Two cross-field rules the CLI enforces (the editor’s JSON-Schema check does not — run emdash-plugin validate):

  • network:request requires a non-empty allowedHosts. If the plugin really must reach any host, use network:request:unrestricted instead.
  • network:request:unrestricted requires allowedHosts to be empty — the unrestricted capability already grants every host, so a list would contradict it.

Host patterns are bare hostnames (no scheme, path, or whitespace). A leading *. allows subdomains: *.cdn.example.com.

A map of collection name → index config. Collection names follow the same /^[a-z][a-z0-9_]*$/ rule (the runtime uses the name as a SQL table suffix). Indexes are field names or composite arrays; uniqueIndexes are queryable too — don’t also list them in indexes.

"storage": {
"events": { "indexes": ["timestamp", ["collection", "timestamp"]] }
}

Optional. Sandboxed plugins render admin pages and dashboard widgets through Block Kit; the manifest only declares where they appear. Omit the admin key entirely if the plugin has no admin UI.

"admin": {
"pages": [{ "path": "/gallery", "label": "Gallery", "icon": "image" }],
"widgets": [{ "id": "recent-uploads", "title": "Recent uploads", "size": "half" }]
}

A plugin that declares admin.pages or admin.widgets must also serve an admin route in src/plugin.ts that renders the Block Kit content — the schema can’t enforce that (route names are probed from source, not the manifest), but the runtime checks it.

publisher pins the publishing identity so you can’t accidentally publish a plugin under the wrong account.

On your first successful publish, if the manifest’s publisher matches the active session, it stays as written.

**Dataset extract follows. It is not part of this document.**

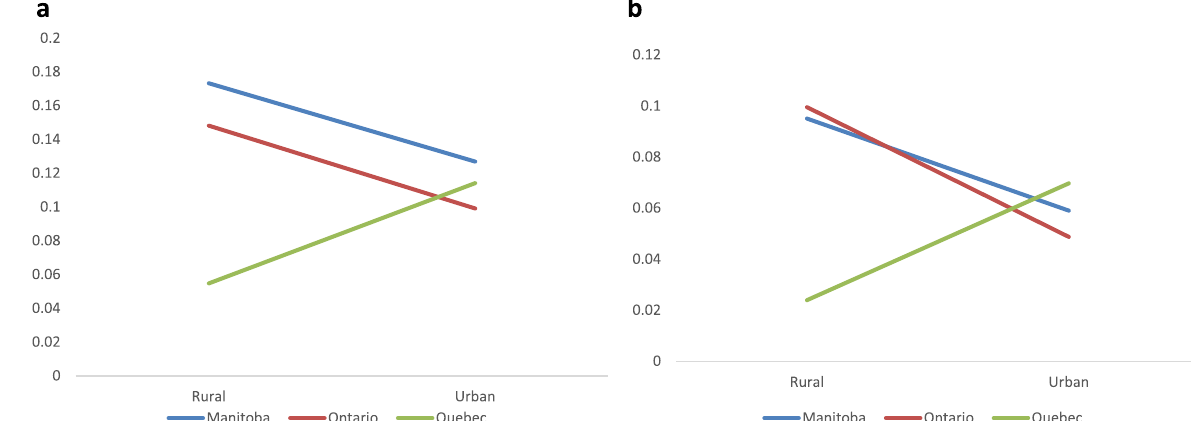
Fig. 2 a Probability of operating a motor vehicle after using cannabis, lifetime. b Probabilityof operating motor vehicle after using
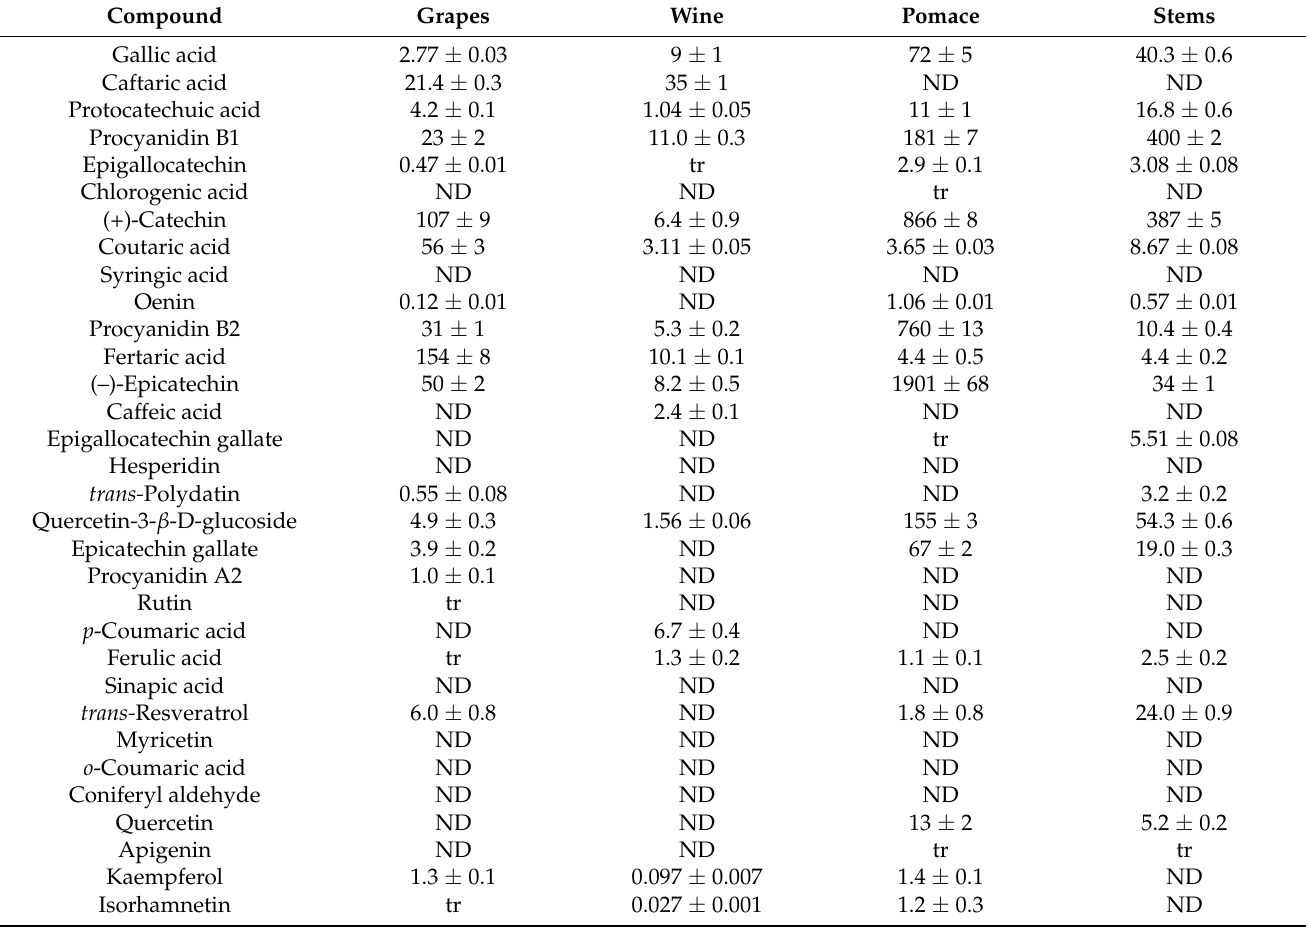
Table 7. Quantitation of phenolic compound content in the Monemvassia white variety (mg/kg DW) and wine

If you scaffolded with emdash-plugin init and left it blank, the CLI writes the active session’s DID back into the manifest.

The following example shows the line the CLI writes, with the resolved handle added as a comment for readability:

emdash-plugin.jsonc
"publisher": "did:plc:abc123def456", // jane.example.com

On every subsequent publish, the CLI resolves the active session and the pinned publisher to DIDs and compares them. A mismatch fails immediately with MANIFEST_PUBLISHER_MISMATCH — there is no override flag. Resolve it deliberately:

  • Wrong session: emdash-plugin switch <did>, then publish again.
  • Genuinely transferring the plugin to a new publisher: edit publisher in the manifest.
Terminal window
emdash-plugin validate # ./emdash-plugin.jsonc
emdash-plugin validate path/ # a specific directory

Offline schema check with tsc-style file:line:column diagnostics, including the cross-field rules. Suitable for a pre-commit hook or CI step. Duplicate keys and unknown keys are errors (strict mode catches "licens" typos).

Explicit flags (--license, --author-name, …) override manifest values when both are set — useful for CI overrides. --no-manifest skips the manifest entirely (and warns if one exists at the default path, so the publisher-pin safety story stays visible).